# Hello from Ontario! :)



## Jozie (Apr 27, 2005)

Hello everyone, I finally decided to come and join the forums here. 
	

	
	
		
		

		
			





Im from Ontario (Kitchener-Waterloo area) and have been MAC obsessed for about 3 years now, haven't strayed away since.


----------



## mac_obsession (Apr 27, 2005)

Welcome to Specktra Jozie!! I hope you enjoy your stay here with us!


----------



## Jozie (Apr 27, 2005)

Thank you!
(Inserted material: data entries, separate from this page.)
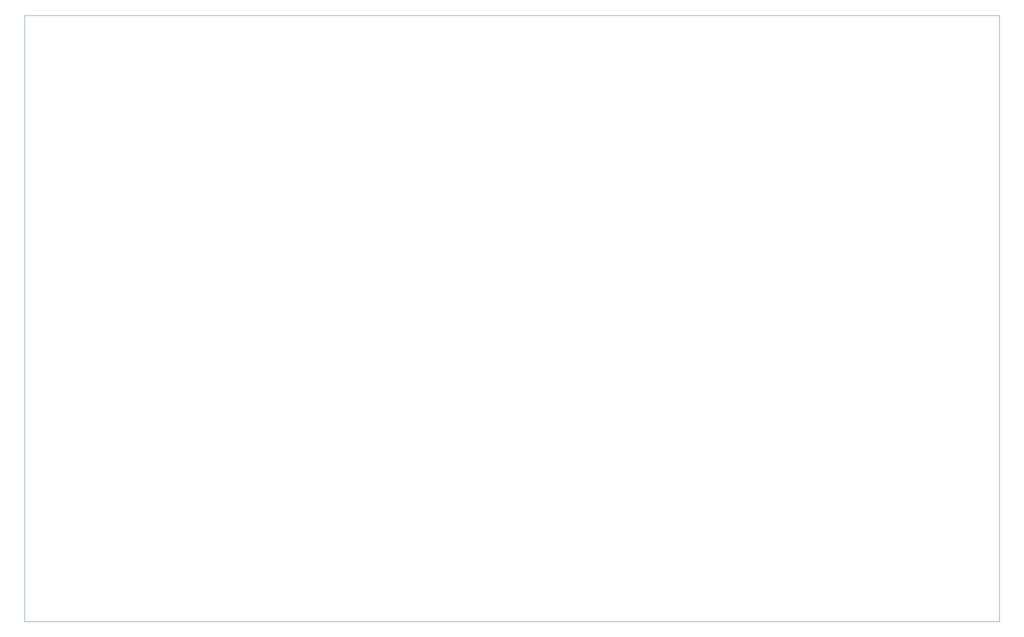
<source format=gbr>
%TF.GenerationSoftware,KiCad,Pcbnew,(6.0.10)*%
%TF.CreationDate,2023-01-25T18:59:45+01:00*%
%TF.ProjectId,MagicGame,4d616769-6347-4616-9d65-2e6b69636164,1.0*%
%TF.SameCoordinates,Original*%
%TF.FileFunction,Profile,NP*%
%FSLAX46Y46*%
G04 Gerber Fmt 4.6, Leading zero omitted, Abs format (unit mm)*
G04 Created by KiCad (PCBNEW (6.0.10)) date 2023-01-25 18:59:45*
%MOMM*%
%LPD*%
G01*
G04 APERTURE LIST*
%TA.AperFunction,Profile*%
%ADD10C,0.100000*%
%TD*%
G04 APERTURE END LIST*
D10*
X48260000Y-25400000D02*
X256540000Y-25400000D01*
X256540000Y-25400000D02*
X256540000Y-154940000D01*
X256540000Y-154940000D02*
X48260000Y-154940000D01*
X48260000Y-154940000D02*
X48260000Y-25400000D01*
M02*

</source>
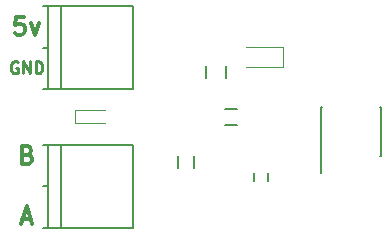
<source format=gto>
G04 #@! TF.GenerationSoftware,KiCad,Pcbnew,(5.1.2-1)-1*
G04 #@! TF.CreationDate,2019-08-29T10:38:32+12:00*
G04 #@! TF.ProjectId,ModbusRTUFeather,4d6f6462-7573-4525-9455-466561746865,rev?*
G04 #@! TF.SameCoordinates,Original*
G04 #@! TF.FileFunction,Legend,Top*
G04 #@! TF.FilePolarity,Positive*
%FSLAX46Y46*%
G04 Gerber Fmt 4.6, Leading zero omitted, Abs format (unit mm)*
G04 Created by KiCad (PCBNEW (5.1.2-1)-1) date 2019-08-29 10:38:32*
%MOMM*%
%LPD*%
G04 APERTURE LIST*
%ADD10C,0.300000*%
%ADD11C,0.250000*%
%ADD12C,0.150000*%
%ADD13C,0.120000*%
G04 APERTURE END LIST*
D10*
X113607142Y-107342857D02*
X113821428Y-107414285D01*
X113892857Y-107485714D01*
X113964285Y-107628571D01*
X113964285Y-107842857D01*
X113892857Y-107985714D01*
X113821428Y-108057142D01*
X113678571Y-108128571D01*
X113107142Y-108128571D01*
X113107142Y-106628571D01*
X113607142Y-106628571D01*
X113750000Y-106700000D01*
X113821428Y-106771428D01*
X113892857Y-106914285D01*
X113892857Y-107057142D01*
X113821428Y-107200000D01*
X113750000Y-107271428D01*
X113607142Y-107342857D01*
X113107142Y-107342857D01*
X113142857Y-112800000D02*
X113857142Y-112800000D01*
X113000000Y-113228571D02*
X113500000Y-111728571D01*
X114000000Y-113228571D01*
D11*
X112738095Y-99500000D02*
X112642857Y-99452380D01*
X112500000Y-99452380D01*
X112357142Y-99500000D01*
X112261904Y-99595238D01*
X112214285Y-99690476D01*
X112166666Y-99880952D01*
X112166666Y-100023809D01*
X112214285Y-100214285D01*
X112261904Y-100309523D01*
X112357142Y-100404761D01*
X112500000Y-100452380D01*
X112595238Y-100452380D01*
X112738095Y-100404761D01*
X112785714Y-100357142D01*
X112785714Y-100023809D01*
X112595238Y-100023809D01*
X113214285Y-100452380D02*
X113214285Y-99452380D01*
X113785714Y-100452380D01*
X113785714Y-99452380D01*
X114261904Y-100452380D02*
X114261904Y-99452380D01*
X114500000Y-99452380D01*
X114642857Y-99500000D01*
X114738095Y-99595238D01*
X114785714Y-99690476D01*
X114833333Y-99880952D01*
X114833333Y-100023809D01*
X114785714Y-100214285D01*
X114738095Y-100309523D01*
X114642857Y-100404761D01*
X114500000Y-100452380D01*
X114261904Y-100452380D01*
D10*
X113285714Y-95678571D02*
X112571428Y-95678571D01*
X112500000Y-96392857D01*
X112571428Y-96321428D01*
X112714285Y-96250000D01*
X113071428Y-96250000D01*
X113214285Y-96321428D01*
X113285714Y-96392857D01*
X113357142Y-96535714D01*
X113357142Y-96892857D01*
X113285714Y-97035714D01*
X113214285Y-97107142D01*
X113071428Y-97178571D01*
X112714285Y-97178571D01*
X112571428Y-97107142D01*
X112500000Y-97035714D01*
X113857142Y-96178571D02*
X114214285Y-97178571D01*
X114571428Y-96178571D01*
D12*
X133950000Y-108870000D02*
X133950000Y-109570000D01*
X132750000Y-109570000D02*
X132750000Y-108870000D01*
X128690000Y-99830000D02*
X128690000Y-100830000D01*
X130390000Y-100830000D02*
X130390000Y-99830000D01*
D13*
X135250000Y-99910000D02*
X135250000Y-98210000D01*
X135250000Y-98210000D02*
X132100000Y-98210000D01*
X135250000Y-99910000D02*
X132100000Y-99910000D01*
X117580000Y-103590000D02*
X117580000Y-104690000D01*
X117580000Y-104690000D02*
X120180000Y-104690000D01*
X117580000Y-103590000D02*
X120180000Y-103590000D01*
D12*
X130310000Y-103465000D02*
X131310000Y-103465000D01*
X131310000Y-104815000D02*
X130310000Y-104815000D01*
X126325000Y-108450000D02*
X126325000Y-107450000D01*
X127675000Y-107450000D02*
X127675000Y-108450000D01*
X138395000Y-107485000D02*
X138445000Y-107485000D01*
X138395000Y-103335000D02*
X138540000Y-103335000D01*
X143545000Y-103335000D02*
X143400000Y-103335000D01*
X143545000Y-107485000D02*
X143400000Y-107485000D01*
X138395000Y-107485000D02*
X138395000Y-103335000D01*
X143545000Y-107485000D02*
X143545000Y-103335000D01*
X138445000Y-107485000D02*
X138445000Y-108885000D01*
X115280000Y-98270000D02*
X114880000Y-98270000D01*
X116380000Y-94770000D02*
X116380000Y-101770000D01*
X115280000Y-94770000D02*
X115280000Y-101770000D01*
X122480000Y-94770000D02*
X114880000Y-94770000D01*
X114880000Y-101770000D02*
X122480000Y-101770000D01*
X122480000Y-101770000D02*
X122480000Y-94770000D01*
X115280000Y-110010000D02*
X114880000Y-110010000D01*
X116380000Y-106510000D02*
X116380000Y-113510000D01*
X115280000Y-106510000D02*
X115280000Y-113510000D01*
X122480000Y-106510000D02*
X114880000Y-106510000D01*
X114880000Y-113510000D02*
X122480000Y-113510000D01*
X122480000Y-113510000D02*
X122480000Y-106510000D01*
M02*

</source>
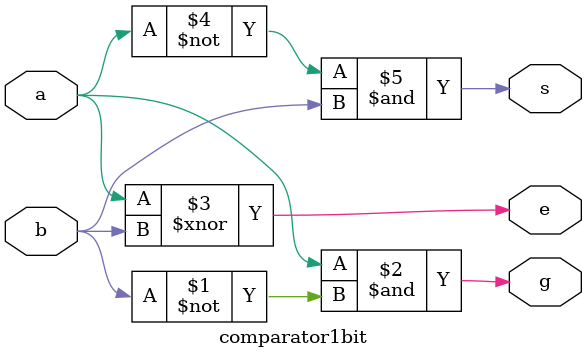
<source format=v>
`timescale 1ns / 1ps


module comparator1bit(
    input a,
    input b,
    output g,
    output e,
    output s
    );
    assign g= a & (~b);
    assign e= a ~^ b;
    assign s= (~a) & b;
    
endmodule

</source>
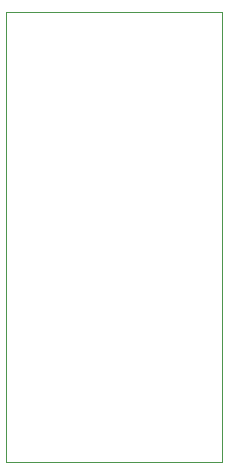
<source format=gbr>
%TF.GenerationSoftware,KiCad,Pcbnew,7.0.6*%
%TF.CreationDate,2024-04-30T22:58:06+02:00*%
%TF.ProjectId,nboard,6e626f61-7264-42e6-9b69-6361645f7063,rev?*%
%TF.SameCoordinates,Original*%
%TF.FileFunction,Profile,NP*%
%FSLAX46Y46*%
G04 Gerber Fmt 4.6, Leading zero omitted, Abs format (unit mm)*
G04 Created by KiCad (PCBNEW 7.0.6) date 2024-04-30 22:58:06*
%MOMM*%
%LPD*%
G01*
G04 APERTURE LIST*
%TA.AperFunction,Profile*%
%ADD10C,0.100000*%
%TD*%
G04 APERTURE END LIST*
D10*
X148230000Y-69975000D02*
X166550000Y-69975000D01*
X166550000Y-108085000D01*
X148230000Y-108085000D01*
X148230000Y-69975000D01*
M02*

</source>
Im sure I will, Im already loving what I am seeing.


----------



## Janice (Apr 27, 2005)

Welcome Jozie!


----------



## Jozie (Apr 27, 2005)

Thanks!


----------



## Chelsea (Apr 27, 2005)

yo


----------



## Jessica (Apr 27, 2005)

Welcome to Specktra!!!


----------



## Jozie (Apr 27, 2005)

Can you all just feel the love in this place?


----------



## Chelsea (Apr 27, 2005)

i donno nobody likes me here.


----------



## jamiemeng (Apr 28, 2005)

welcome to specktra


----------



## user2 (Apr 28, 2005)

VuittonVictim (a.k.a. Linda) welcomes you to Specktra!


----------



## PnkCosmo (May 2, 2005)

Welcome to Specktra!!

Shut up, Chelsea!! lol


----------